**DATA TO PROCESS:**
-*-*-

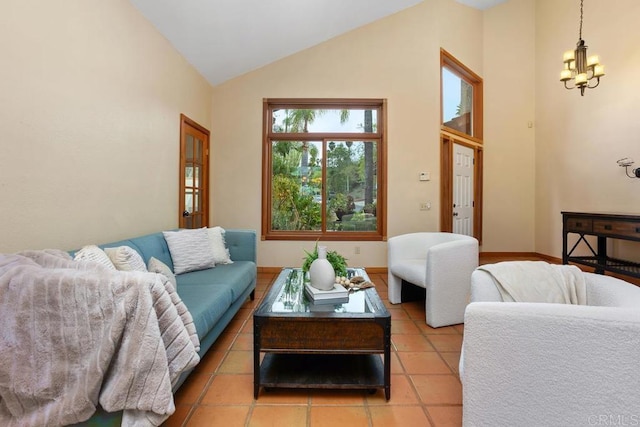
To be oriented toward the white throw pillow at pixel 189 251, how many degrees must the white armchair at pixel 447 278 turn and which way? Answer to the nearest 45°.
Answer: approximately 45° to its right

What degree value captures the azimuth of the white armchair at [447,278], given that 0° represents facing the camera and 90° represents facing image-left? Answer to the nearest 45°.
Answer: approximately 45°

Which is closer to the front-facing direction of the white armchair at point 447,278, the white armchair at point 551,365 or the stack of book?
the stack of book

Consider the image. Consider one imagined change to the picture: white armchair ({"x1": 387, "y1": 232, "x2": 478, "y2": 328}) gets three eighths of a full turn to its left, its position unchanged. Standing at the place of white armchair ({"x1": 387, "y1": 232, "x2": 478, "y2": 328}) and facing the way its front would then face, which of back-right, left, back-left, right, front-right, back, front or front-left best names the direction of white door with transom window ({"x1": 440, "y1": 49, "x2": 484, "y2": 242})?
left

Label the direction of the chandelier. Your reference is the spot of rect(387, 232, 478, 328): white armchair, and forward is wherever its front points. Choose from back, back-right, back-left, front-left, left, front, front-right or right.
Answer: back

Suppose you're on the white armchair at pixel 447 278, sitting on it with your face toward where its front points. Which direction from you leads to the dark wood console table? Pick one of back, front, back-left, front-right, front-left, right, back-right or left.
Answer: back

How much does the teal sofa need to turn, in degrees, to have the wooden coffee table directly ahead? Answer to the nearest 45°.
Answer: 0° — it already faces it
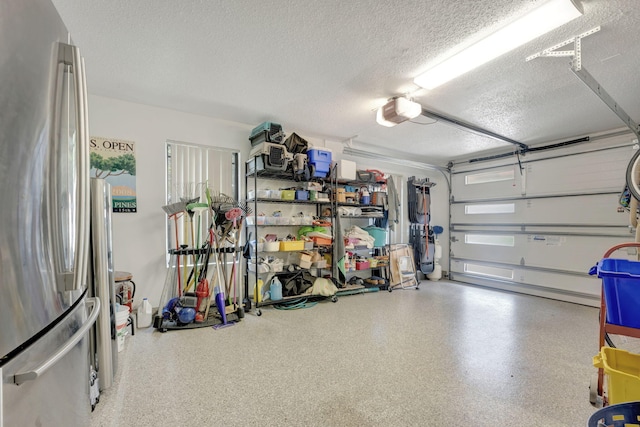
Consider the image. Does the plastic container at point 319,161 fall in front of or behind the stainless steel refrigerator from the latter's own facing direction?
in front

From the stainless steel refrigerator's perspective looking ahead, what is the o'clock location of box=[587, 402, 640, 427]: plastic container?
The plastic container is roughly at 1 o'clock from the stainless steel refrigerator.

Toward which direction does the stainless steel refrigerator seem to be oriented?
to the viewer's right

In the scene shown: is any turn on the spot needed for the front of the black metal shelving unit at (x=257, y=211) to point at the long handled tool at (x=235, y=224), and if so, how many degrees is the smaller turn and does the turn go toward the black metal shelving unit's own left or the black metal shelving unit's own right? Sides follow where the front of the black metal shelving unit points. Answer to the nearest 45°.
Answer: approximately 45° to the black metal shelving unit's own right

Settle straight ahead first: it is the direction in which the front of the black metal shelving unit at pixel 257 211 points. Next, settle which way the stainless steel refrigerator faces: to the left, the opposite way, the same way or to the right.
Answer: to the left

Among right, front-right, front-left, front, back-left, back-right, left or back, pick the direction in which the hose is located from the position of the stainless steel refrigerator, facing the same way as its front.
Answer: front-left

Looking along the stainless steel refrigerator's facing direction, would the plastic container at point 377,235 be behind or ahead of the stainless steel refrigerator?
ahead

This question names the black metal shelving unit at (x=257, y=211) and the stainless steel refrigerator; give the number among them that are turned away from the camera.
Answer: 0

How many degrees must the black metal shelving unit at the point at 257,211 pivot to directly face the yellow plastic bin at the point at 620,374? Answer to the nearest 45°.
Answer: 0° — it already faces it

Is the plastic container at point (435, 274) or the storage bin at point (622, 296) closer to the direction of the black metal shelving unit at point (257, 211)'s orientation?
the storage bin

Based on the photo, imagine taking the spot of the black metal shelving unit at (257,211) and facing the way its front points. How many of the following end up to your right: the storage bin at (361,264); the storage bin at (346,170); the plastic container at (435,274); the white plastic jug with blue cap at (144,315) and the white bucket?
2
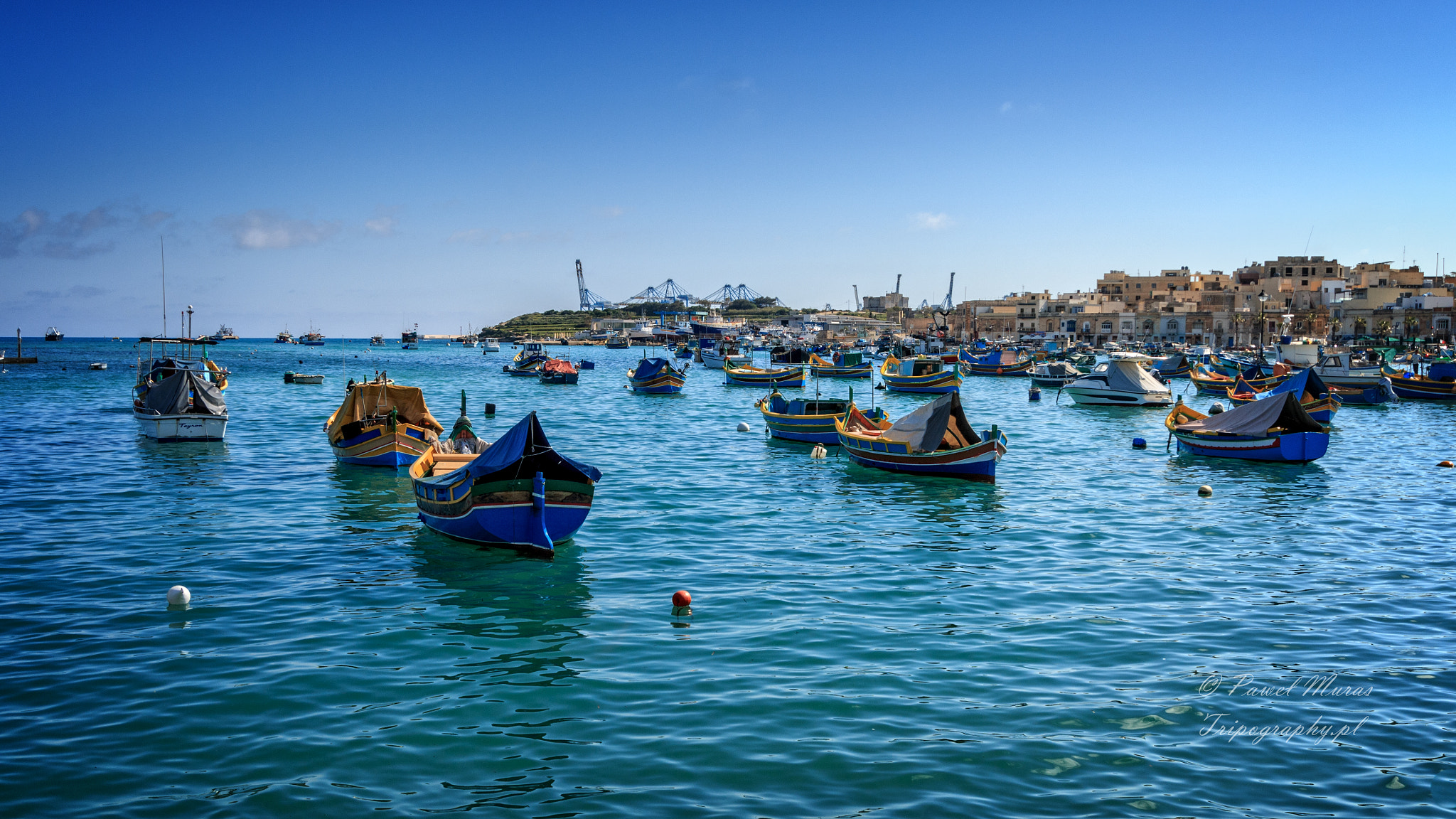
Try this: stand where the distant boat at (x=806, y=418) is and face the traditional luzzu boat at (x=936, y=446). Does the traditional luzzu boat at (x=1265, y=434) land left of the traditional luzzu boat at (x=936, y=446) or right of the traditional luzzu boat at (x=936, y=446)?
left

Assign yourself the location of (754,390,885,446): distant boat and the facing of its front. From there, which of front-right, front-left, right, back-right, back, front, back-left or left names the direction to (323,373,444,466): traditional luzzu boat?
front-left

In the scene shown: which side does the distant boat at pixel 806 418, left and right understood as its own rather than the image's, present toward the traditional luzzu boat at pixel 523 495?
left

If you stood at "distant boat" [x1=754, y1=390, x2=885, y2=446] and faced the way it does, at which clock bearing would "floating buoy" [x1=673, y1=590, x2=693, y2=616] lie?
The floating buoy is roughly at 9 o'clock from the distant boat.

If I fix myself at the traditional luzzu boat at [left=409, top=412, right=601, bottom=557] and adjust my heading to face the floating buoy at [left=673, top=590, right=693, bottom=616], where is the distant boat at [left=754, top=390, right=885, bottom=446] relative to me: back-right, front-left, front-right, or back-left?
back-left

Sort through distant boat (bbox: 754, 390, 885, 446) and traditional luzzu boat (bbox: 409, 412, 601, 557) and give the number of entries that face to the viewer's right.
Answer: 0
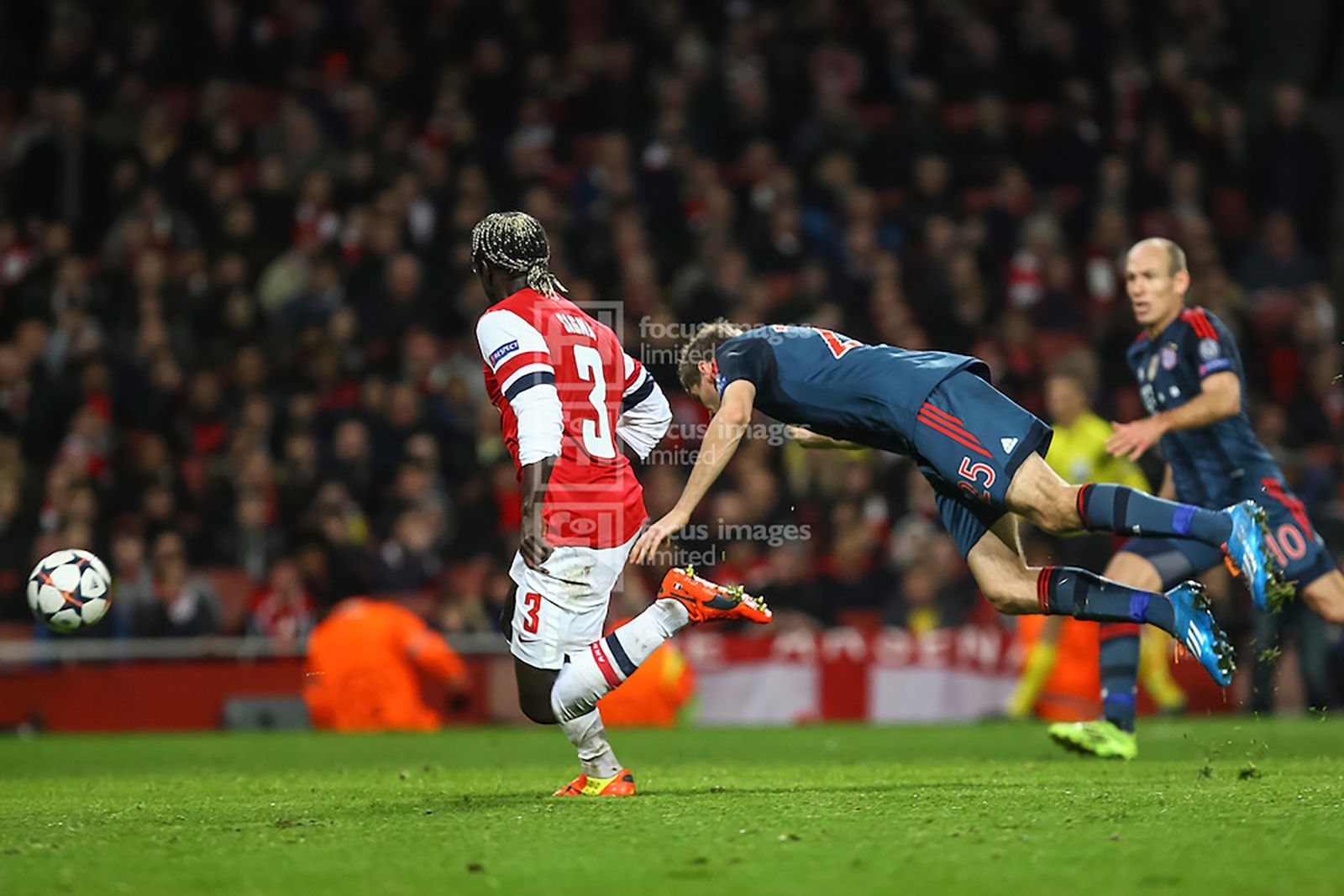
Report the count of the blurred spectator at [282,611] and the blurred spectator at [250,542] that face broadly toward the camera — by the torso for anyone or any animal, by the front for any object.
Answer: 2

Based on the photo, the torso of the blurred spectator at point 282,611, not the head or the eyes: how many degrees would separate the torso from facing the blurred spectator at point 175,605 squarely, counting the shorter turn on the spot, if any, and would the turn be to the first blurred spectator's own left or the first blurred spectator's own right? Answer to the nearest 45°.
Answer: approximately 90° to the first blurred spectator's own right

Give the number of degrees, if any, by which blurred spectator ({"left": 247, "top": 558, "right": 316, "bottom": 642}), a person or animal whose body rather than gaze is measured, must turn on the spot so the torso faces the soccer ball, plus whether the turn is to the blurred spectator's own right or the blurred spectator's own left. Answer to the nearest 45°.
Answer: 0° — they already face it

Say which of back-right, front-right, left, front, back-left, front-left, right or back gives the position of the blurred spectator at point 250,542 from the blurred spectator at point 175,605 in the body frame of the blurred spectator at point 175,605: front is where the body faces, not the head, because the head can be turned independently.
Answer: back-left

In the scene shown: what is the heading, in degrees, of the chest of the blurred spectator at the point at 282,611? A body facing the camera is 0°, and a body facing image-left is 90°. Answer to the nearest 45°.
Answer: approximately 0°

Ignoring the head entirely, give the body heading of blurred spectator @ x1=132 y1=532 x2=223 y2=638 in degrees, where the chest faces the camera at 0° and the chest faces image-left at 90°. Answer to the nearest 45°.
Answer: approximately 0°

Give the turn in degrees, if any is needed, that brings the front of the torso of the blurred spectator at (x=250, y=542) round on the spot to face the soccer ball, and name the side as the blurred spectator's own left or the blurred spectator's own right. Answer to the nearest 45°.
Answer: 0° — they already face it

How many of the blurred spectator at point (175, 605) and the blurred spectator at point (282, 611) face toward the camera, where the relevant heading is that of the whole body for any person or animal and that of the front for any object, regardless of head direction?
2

-*-*-

**WHAT IS BEING ASKED:**
Pictures stay out. Write out everything else in the material exactly.

**RESULT OF THE TASK:**
To be oriented toward the white throw pillow at pixel 189 251, how many degrees must the white armchair at pixel 447 278 turn and which way? Answer to the nearest 45°.
Answer: approximately 45° to its right

What degree value captures the azimuth of the white armchair at [447,278], given that 0° represents facing the camera and 90° represents facing image-left? Answer to the nearest 45°.
Answer: approximately 45°

Which is closer to the front-facing direction of the white armchair at point 447,278, the white armchair at point 551,365 or the stack of book?
the stack of book

Consider the image. Consider one imagined change to the picture: white armchair ({"x1": 387, "y1": 232, "x2": 478, "y2": 328}) gets three eighths of a full turn to its left, its position unchanged. Standing at the place of white armchair ({"x1": 387, "y1": 232, "x2": 478, "y2": 328}) and facing the way its front would then face, which of back-right, left, back-left, right, front-right, back, front or front-left best names the direction of white door with transom window ({"x1": 440, "y1": 49, "x2": 484, "y2": 242})?
left

Label the direction of the chandelier. Your reference is the spot of rect(387, 232, 478, 328): white armchair, and forward is wherever its front points. Choose from back, back-right, back-left, front-left, left, front, front-right or right.
Answer: back

Suppose you're on the white armchair at pixel 447 278, sitting on it with your face toward where its front points. Which direction from you leads to the dark wood console table? Pick one of back, front, back-left, front-right, front-left, right, back-right or left.
Answer: back

How much does the teal sofa need to turn, in degrees, to have the wooden coffee table directly ahead? Answer to the nearest 45°.
Answer: 0° — it already faces it
Consider the image. Does the plastic container at point 319,161 fall in front of or behind the stainless steel refrigerator from the latter's own facing direction?
in front

From the stainless steel refrigerator's perspective looking ahead, what is the o'clock location of box=[587, 402, 640, 427]: plastic container?
The plastic container is roughly at 1 o'clock from the stainless steel refrigerator.

Toward which direction does the stainless steel refrigerator seem to be oriented?
to the viewer's right

In the scene shown: is any turn on the spot needed for the front of the black metal shelving unit at (x=257, y=211) to point at the long handled tool at (x=235, y=224), and if so, how many degrees is the smaller turn and does the turn go toward the black metal shelving unit's own left or the black metal shelving unit's own right? Sides follow where the front of the black metal shelving unit points. Answer to the nearest 45°.
Answer: approximately 45° to the black metal shelving unit's own right

Settle straight ahead first: it is the direction in which the front of the black metal shelving unit at pixel 257 211 points. Next, settle which way the stainless steel refrigerator faces: to the left, the opposite way, the same way or to the right.
Answer: to the left

Among right, front-right, front-left, front, back-left, back-right, left or back, pick the direction in which the hose is located from the position of the stainless steel refrigerator, facing the same way as its front.
Answer: front-left

Looking along the stainless steel refrigerator's facing direction, would the plastic container at point 377,235 be behind or ahead of the stainless steel refrigerator?
ahead

This question names the black metal shelving unit at (x=257, y=211) and the stainless steel refrigerator; give the number among them that are turned away from the camera.
Answer: 0

How many degrees must the black metal shelving unit at the point at 257,211 pivot to directly face the yellow plastic bin at the point at 620,374? Answer to the nearest 45°.
Answer: 0° — it already faces it

Is the plastic container at point (435, 274) or the storage bin at point (622, 296) closer to the direction of the black metal shelving unit at point (257, 211)'s orientation?
the storage bin

Based on the photo, imagine taking the spot of the black metal shelving unit at (257,211) and facing the way its front points. How many of the following end up to your right: the storage bin at (361,264); the storage bin at (346,170); the plastic container at (435,274); the white plastic jug with blue cap at (144,315) and the white bucket?
2
Try this: stand where the distant boat at (x=806, y=418) is and face the traditional luzzu boat at (x=936, y=446). Does the traditional luzzu boat at (x=1265, y=434) land left of the traditional luzzu boat at (x=936, y=446) or right of the traditional luzzu boat at (x=936, y=446)?
left

Assign yourself the location of (754,390,885,446): distant boat and the facing of its front. From there, which of front-right, front-left, right, back-right, back, front, back-left or left names the direction to (323,373,444,466): traditional luzzu boat?
front-left

In the scene shown: which side does the distant boat at pixel 806 418, left and right understood as its own rather than the image's, present toward the traditional luzzu boat at pixel 523 495?
left

If you stood at "distant boat" [x1=754, y1=390, x2=885, y2=446] and faced the way it does, at which clock bearing would "floating buoy" [x1=673, y1=590, x2=693, y2=616] lie?
The floating buoy is roughly at 9 o'clock from the distant boat.

If I fix myself at the traditional luzzu boat at [left=409, top=412, right=601, bottom=557] and adjust my heading to face the floating buoy at [left=673, top=590, right=693, bottom=616], where is the distant boat at [left=754, top=390, right=885, bottom=446] relative to me: back-right, front-left, front-right, or back-left?
back-left

Sort through distant boat (bbox: 754, 390, 885, 446) and traditional luzzu boat (bbox: 409, 412, 601, 557) and give the number of entries that face to the viewer's right.
Answer: 0
Report the count of the blurred spectator at [282,611] and the blurred spectator at [250,542] that face broadly toward the camera — by the torso for anyone or any animal, by the front for any object.
Answer: 2

Based on the photo, the torso of the blurred spectator at point 282,611, not the head or the eyes: how many degrees would separate the torso from facing the blurred spectator at point 175,605 squarely, counting the shorter turn on the spot, if any, and would the turn be to the first blurred spectator's own left or the first blurred spectator's own right? Answer to the nearest 45°.
Answer: approximately 90° to the first blurred spectator's own right

Give the number of degrees, if any, by which blurred spectator ({"left": 247, "top": 558, "right": 316, "bottom": 642}), a person or animal whose body rather than gaze is measured, must turn on the spot so the torso faces the soccer ball, plus whether the turn is to the blurred spectator's own right or the blurred spectator's own left. Answer to the nearest 45°.
Answer: 0° — they already face it

Say which of back-right, front-right, left, front, back-left, front-left, right or back gives the position of the blurred spectator at point 250,542 from the blurred spectator at point 175,605 in the body frame of the blurred spectator at point 175,605: front is where the body faces, not the head, because the head can be turned independently.
Answer: back-left

In the scene shown: what is the heading, in degrees, of the chest of the blurred spectator at the point at 282,611? A body facing the camera is 0°, and a body facing image-left is 90°. Answer to the nearest 45°.
Answer: approximately 0°

Ignoring the head entirely, give the body heading of blurred spectator @ x1=132 y1=532 x2=223 y2=638 in degrees, where the chest faces the camera at 0° and the chest faces image-left at 90°. Answer to the nearest 45°.
Answer: approximately 0°

Give the turn in degrees, if any is needed, that brings the front of the torso of the blurred spectator at (x=250, y=542) round on the spot to face the soccer ball, and name the side as the blurred spectator's own left or the blurred spectator's own right. Answer to the nearest 45°.
Answer: 0° — they already face it

How many of the blurred spectator at point (175, 605) and the blurred spectator at point (282, 611) face toward the camera, where the relevant heading is that of the whole body for any person or animal and that of the front for any object, regardless of head direction?
2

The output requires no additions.